Pertaining to monsters or prodigies. Cp. teratoscopy. Greek terata, marvels, which is also used in English of monstrous births. Hence also teratism, love of the marvellous or the prodigious. teramorphous, monstrous in appearance or form. Wollaston, in THE RELIGION OF NATURE DELINEATED (1722) pictures Herodotus, possibly delighting in teratical stories. Many playwrights picture a teratical aspect of nature on the brink of dire human events (as William Shakespeare, before Julius Caesar's assassination).

Teratoscopy

Divination -- foretelling events, predicting the future --using prodigies, or natural marvels.

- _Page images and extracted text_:
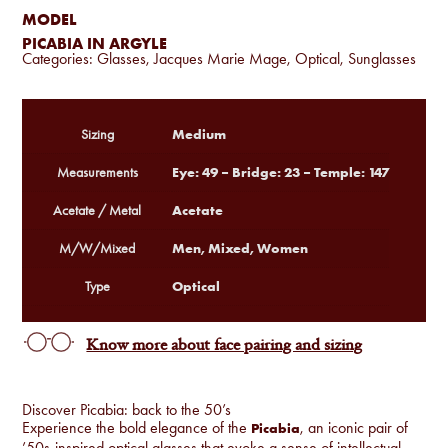
MODEL
PICABIA IN ARGYLE
Categories:
Glasses
,
Jacques Marie Mage
,
Optical
,
Sunglasses
Medium
Sizing
Eye: 49 – Bridge: 23 – Temple: 147
Measurements
Acetate
Acetate / Metal
Men, Mixed, Women
M/W/Mixed
Optical
Type
Know more about face pairing and sizing
Discover Picabia: back to the 50’s
Experience the bold elegance of the
, an iconic pair of
Picabia
’50s-inspired optical glasses that evoke a sense of intellectual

- _EXERCISES_:
(a) Name every person mentioned in the passage on teratical and teratoscopy.
(b) Reproduce word for word the extracted text of every entry under Page images and extracted text, leaving the page pictures out.

- _RESPONSES IN ORDER_:
(a) Wollaston, Herodotus, William Shakespeare, Julius Caesar

(b)
MODEL
PICABIA IN ARGYLE
Categories:
Glasses
,
Jacques Marie Mage
,
Optical
,
Sunglasses
Medium
Sizing
Eye: 49 – Bridge: 23 – Temple: 147
Measurements
Acetate
Acetate / Metal
Men, Mixed, Women
M/W/Mixed
Optical
Type
Know more about face pairing and sizing
Discover Picabia: back to the 50’s
Experience the bold elegance of the
, an iconic pair of
Picabia
’50s-inspired optical glasses that evoke a sense of intellectual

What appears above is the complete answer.